The Canadian, Australian and New Zealand dollar all lost ground to the greenback today. Traders sold off risky assets ahead of the meeting between European leaders. Despite the sell-off in the comm. dollar, the economies Down Under remain relatively stronger than its peers. While Organization for Economic Cooperation and Development (OECD) slashed its growth outlook of Australia, the country’s economy is one of the most robust among the developed world. "Sustained by exports and mining-sector investments, growth could speed up to 3 percent in 2012 and 3.75 percent in 2013,” OECD said in its report. Nonetheless, slowing demand in China and deteriorating European debt crisis could pose more downside risks to the economy. This report is in line with central bank’s estimate. Earlier this month, the Reserve Bank of Australia cut its growth forecast to 3 percent for the year, and the bank saw underlying inflation in its target band of 2-3 percent. Thus, RBA has more room to operate with a well contained price level. Meanwhile, Reserve Bank of New Zealand reported easing pressure in consumer prices as inflation expectations for the next 24 months dropped to 2.4 percent from 2.5 percent. The subsiding price pressure allowed the central bank to hold its overnight rate at the historical low of 2.5 percent. The bank has kept the benchmark rate steady since March 2011. While most economists expect the Reserve Bank of New Zealand to keep the Official Cash Rate on hold at 2.5% until March 2013, some say there is a chance of a rate cut before the end of 2012. Looking ahead, we have leading index from Australia and retail sales from Canada.

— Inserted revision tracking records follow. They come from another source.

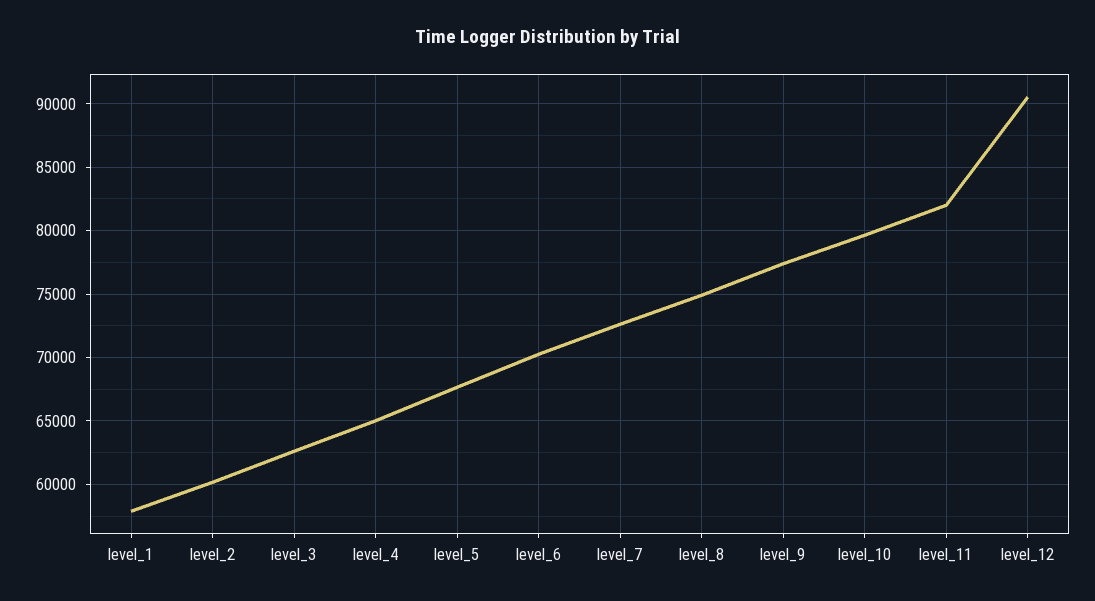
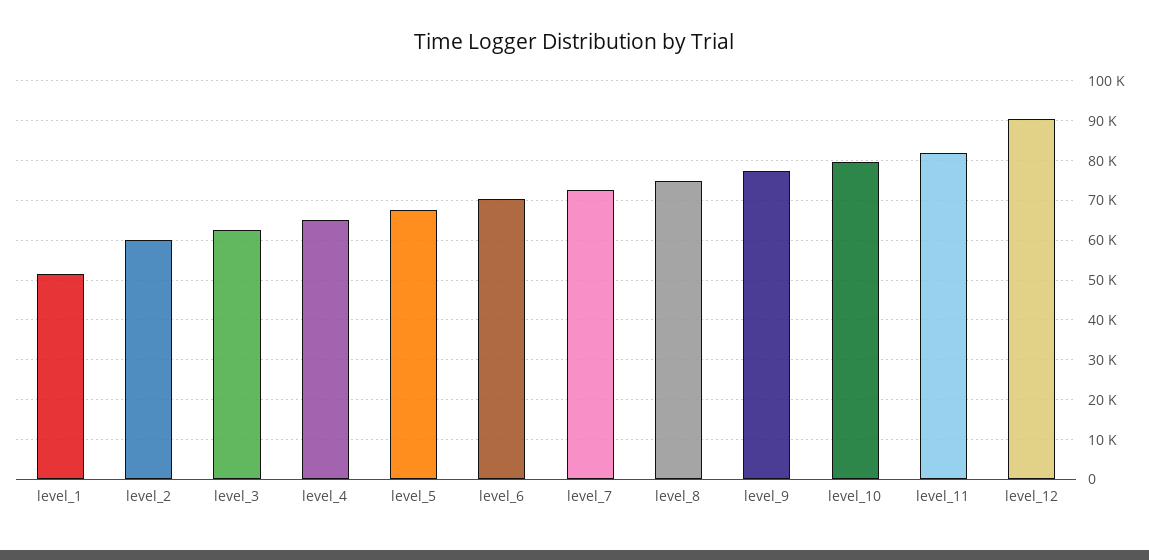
level_1: 58000 -> 52000

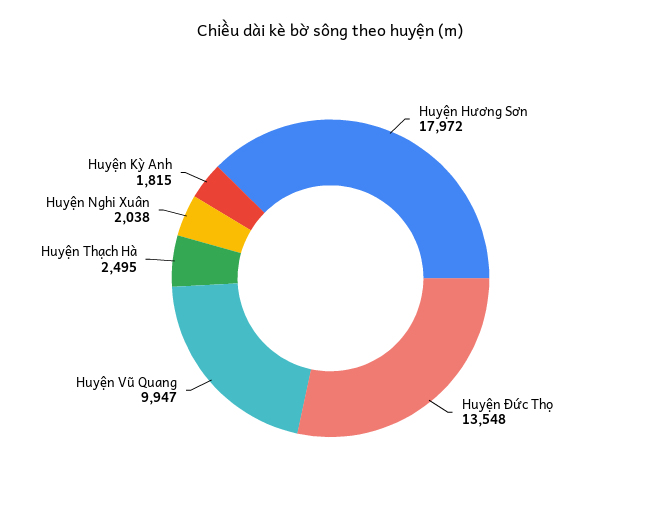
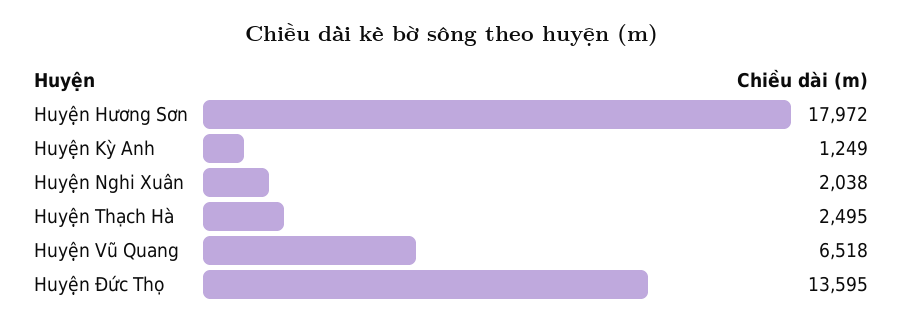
Huyện Đức Thọ: 13548 -> 13595
Huyện Vũ Quang: 9947 -> 6518
Huyện Kỳ Anh: 1815 -> 1249

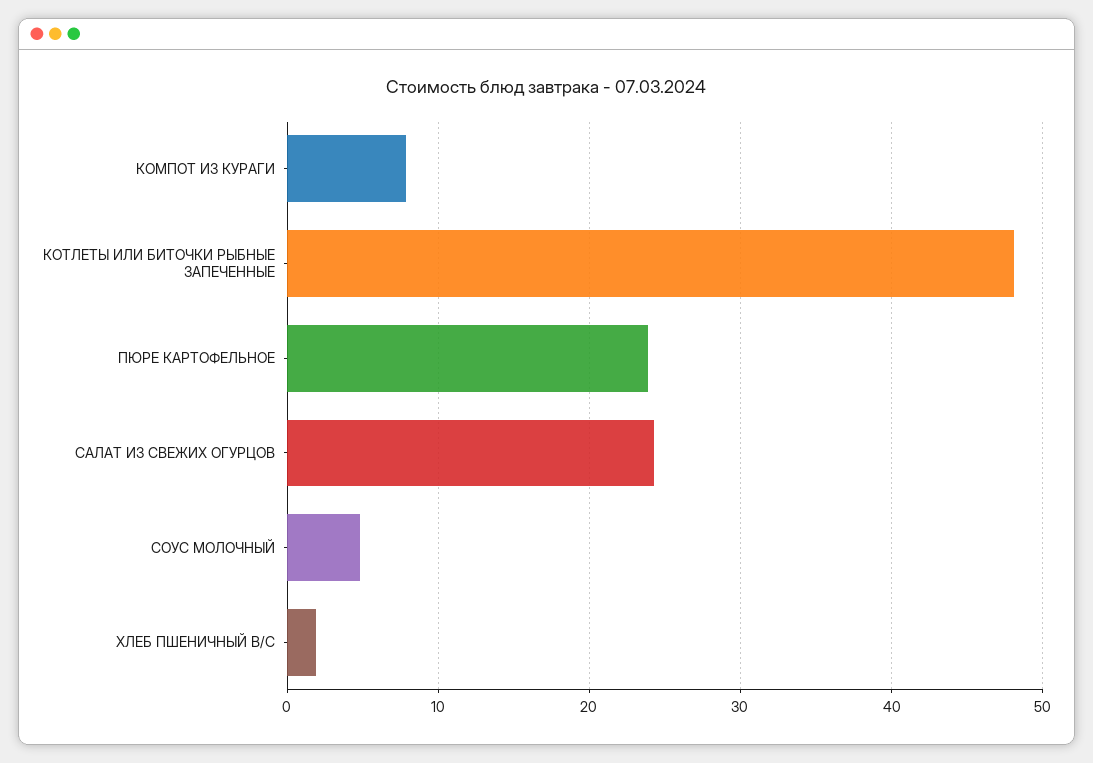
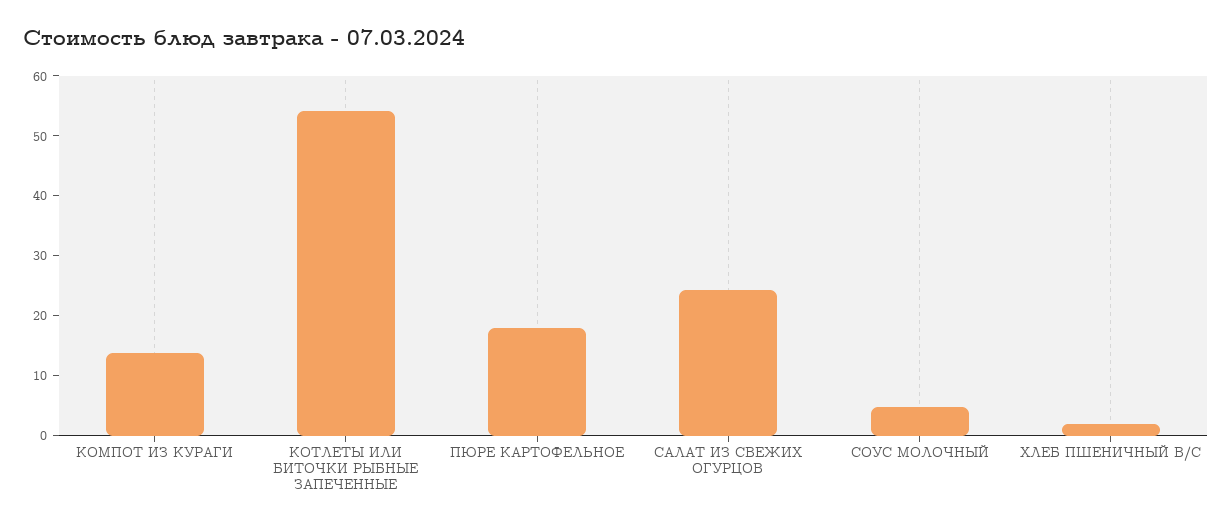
КОМПОТ ИЗ КУРАГИ: 8 -> 14
КОТЛЕТЫ ИЛИ БИТОЧКИ РЫБНЫЕ ЗАПЕЧЕННЫЕ: 48 -> 54
ПЮРЕ КАРТОФЕЛЬНОЕ: 24 -> 18

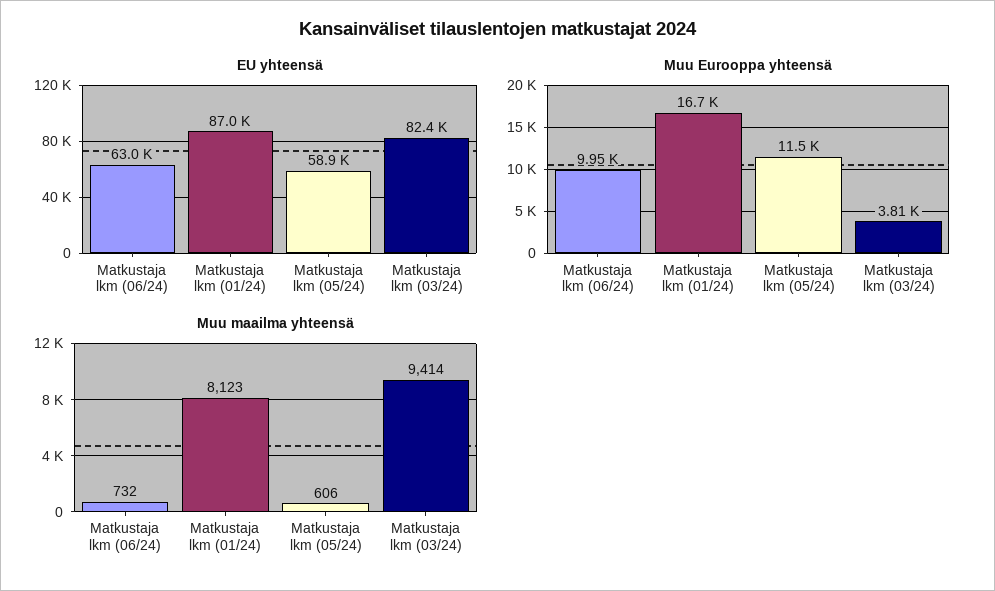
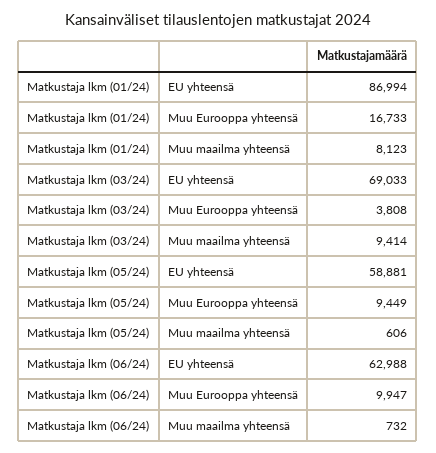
EU yhteensä, Matkustaja lkm (03/24): 82400 -> 69033
Muu Eurooppa yhteensä, Matkustaja lkm (05/24): 11500 -> 9449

Thanks to a strong labor market, economists expect consumer spending to grow by 0.5 percent increase in the month of March.


It was a mixed day for the Japanese Yen which weakened against the U.S. dollar, British pound and Canadian dollar but strengthened against the euro, Australian and New Zealand dollars. The biggest story overnight was Fitch's decision to downgrade Japan's credit rating, leaving Bank of Japan officials with plenty to talk about at their monetary policy meeting.  Although the Japanese feel that their economy is on the path to recovery, a deteriorating current account balance, weak fiscal position and an aging population that will only worsen these imbalances in the coming years, prompted a decision by Fitch decided to cut Japan's rating one notch to A+ from AA-.  What makes this decision important is that in this specific case, Fitch is the trailblazer.  They are the first to take the axe on Japan by dropping the country's rating below S&P and Moody's levels.  Since S&P already has the country on negative outlook, we would not be surprised if they took a similar move.  Although the downgrade provides yet another headache for the Japanese, they will be happy to see the Yen weaken but with risk aversion at such elevated levels, the downgrade will not be enough to carve out a bottom for USD/JPY.  Meanwhile we do not expect any additional action from the Bank of Japan this evening. Having increased stimulus twice this year, the central bank will want to sit back and let the economy absorb the liquidity. There is a mild possibility that the central bank could sound a tad more optimistic after having upgraded its economic assessment for the first time in 9 months last week.

EUR/GBP: Currency in Play for Next 24 Hours

EUR/GBP will be our currency pair in play for the next 24 hours. From eurozone, we expect the current account at 4:00AM ET/ 8:00 GMT. The releases from UK include MPC meeting minutes and retail sales at 4:30AM ET/ 8:30 GMT and CBI order expectation at 6:00AM ET/ 10:00 GMT. Furthermore, European leaders will be meeting in Brussels at the EU Economic Summit.

EUR/GBP currently remains in the range-trading zone, which we determine using our double Bollinger Bands. The lower first std. dev. Bollinger Band could serve as the first support at 0.8013. A break below, the pair could target the record low on May 16th – 0.7951. On the flip side, the pair’s rise could face some resistance at today’s high of 0.8101. If EUR/GBP climbed higher, the 200-day SMA could contain the pair’s rally at 0.8199.